I want to live big. I want to take up space. I want to make my corner of the world the whole world.

So, I left him alone for a year. Eventually, he came around bit by bit. We chatted politely on the phone a few times a year later, and the year after that, this past spring, he added me on facebook, which was not only surprising that he would make such a gesture, but also because he’s totally computer illiterate. All the same, it was good to feel the searing Sicilian anger fall off my back. We were polite.

And then I told him I would be visiting in some months, and things changed. Suddenly, I was no longer the bad guy. He wanted to see me. He would make time.

We spent a nervous evening together trying to catch up a few days after I arrived. My Italian was rusty, and with my nerves, it all felt funny. But I stopped by the next evening and the next. We were coming to learn about one another. He would practice his drawing, and I would ask him questions from my perch on the couch. Things were beautiful.  

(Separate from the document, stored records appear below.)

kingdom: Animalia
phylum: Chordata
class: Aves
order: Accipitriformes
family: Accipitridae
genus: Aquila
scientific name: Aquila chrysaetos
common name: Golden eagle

And then a perfect storm occurred. I was relaxed, we were bantering, and then Caparbio wrapped me in a quilt of blame, etched in the years since we’d been together. He was upset that I’d started dating Danny so soon after he and I had broken up. He didn’t yell, but he spoke slowly and emphatically, making sure I understood every Italian word coming out of his mouth. I had lied to him, played with his feelings, taken advantage of his family, he said. It was all just an adventure to me, he said. Me breaking up with him was happening again, over two years later. How had this happened?

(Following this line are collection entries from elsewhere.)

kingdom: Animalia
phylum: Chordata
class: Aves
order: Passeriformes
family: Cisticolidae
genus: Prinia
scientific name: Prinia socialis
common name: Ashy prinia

I tried impossibly to defend myself. I couldn’t. Even in English, it would’ve been hard. I couldn’t tell Caparbio that I had loved him as best I could when we were together; though, that it was probably a different kind of love than the kind he wanted. I couldn’t say that I knew the distance would have made the relationship impossible. I couldn’t tell him how important he was to me and how much I appreciated all the things he and his family had done for me. I began to, and I started to cry.

So, in the place of my defense, he said many mean things, and I got up, whispered a “ciao” and left.
That’s how it ended.

At least for now. He’s since apologized over email, but with google translate, things are lost and intentions remain confusing. I think he regrets that night. But the apology is huge. Sicilians don’t apologize; instead, they patch things so they work again, like a leak in a boat. He wishes me well, but he does not understand why I am taking this trip. He does not understand why I’m here alone. He is confused by me.

I wonder why it’s so hard for me to let go of Caparbio. I have no romantic feelings left for him, but there is a genuine fondness and appreciation for him that will always be there. He was there for me in such a strange spot in my life. He made it ok to move on. He is part of my Florence.

I went by his house today while I was waiting for my train and while chomping down on some gelato. I had hope because his shutters were wide open and there was a window cracked. I rang the bell, nothing. I rang it again, two short spurts. Nothing. I imagine he was in school, but maybe he was inside, drawing human figures, his glasses on his nose, in his small apartment and ignoring the American downstairs who lied, lied, lied.

*Name has been changed…it’s probably a really good idea. Look up what it means in Italian. Bonus point!